THE eleven months separating the amazing 2014 EVO ePerfect eTextbook session and the current session have brought me plenty of experience, fruitful mistakes, breakthroughs and reflections.

Let’s observe our good old paper textbooks before we dump them. When they are good, they provide careful, neat organization of content, which is coherent, consistent and well-designed. Students can count on indexes, glossaries, a well-built table of contents, so that the desired info is found easily and quickly. The graphic lay-out follows the rules Walton Burns aptly enumerated in his videotutorial. With some luck, images are not there just for decoration.

Shouldn’t we learn from expert publishing houses?

No wonder our students feel supported by (the best) traditional paper textbooks and look for similar resources online.

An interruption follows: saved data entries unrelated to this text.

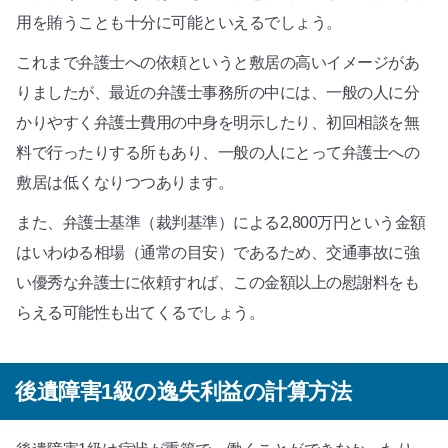
用を賄うことも十分に可能といえるでしょう。
これまで弁護士への依頼というと敷居の高いイメージがあ
りましたが、最近の弁護士事務所の中には、一般の人に分
かりやすく弁護士費用の中身を明示したり、初回相談を無
料で行ったりする所もあり、一般の人にとって弁護士への
敷居は低くなりつつあります。
また、弁護士基準（裁判基準）による2,800万円という金額
はいわゆる相場（通常の目安）であるため、交通事故に強
い優秀な弁護士に依頼すれば、この金額以上の慰謝料をも
らえる可能性も出てくるでしょう。
後遺障害1級の逸失利益の計算方法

It’s like knowing a language. When you always read from right to left (millions of people do), you expect to always do so.

Another great point in favour of a linear organization of our material is Time. We deliver our knowledge within what we perceive as the well-ordered flowing of Time, lesson after lesson, day after day, term after term… We can’t fail to consider this fact when we design our curriculum (“What will I deal with first? What after that?”).

So, is there any point in going non-linear? Indeed there is, as Time is only one dimension of experience.

The digital world is not organized in a linear way, nor are mobile devices. Most of us move swiftly among content when searching the net, usually prompted by some visual code that we have intuitively learned to read through trial-and-error practice (i.e. Blue? It’s a link!)

As a result, if we are online, we may reproduce the linear paper organization of content, but we are certainly acting non-linear.

Is this completely new?

Of course not. Young children have always explored the world in a non-linear way, as a well-ordered mind is developed later,through the training of the rational faculties. But nowadays digital learners are more and more reluctant to give up non-linearity. This behaviour is ingrained deep in their learning mode. It is by now a sort of cognitive alphabet.

Long text? Yuk!
Nothing visual? Down with it!
(Plenty of academic literature on the phenomenon, with Marc Prensky and Don Tapscott coming first to my mind)

In conclusion, there are very good reasons for going either linear or non-linear – possibly both, with different goals in mind and necessarily using different digital tools to create our content.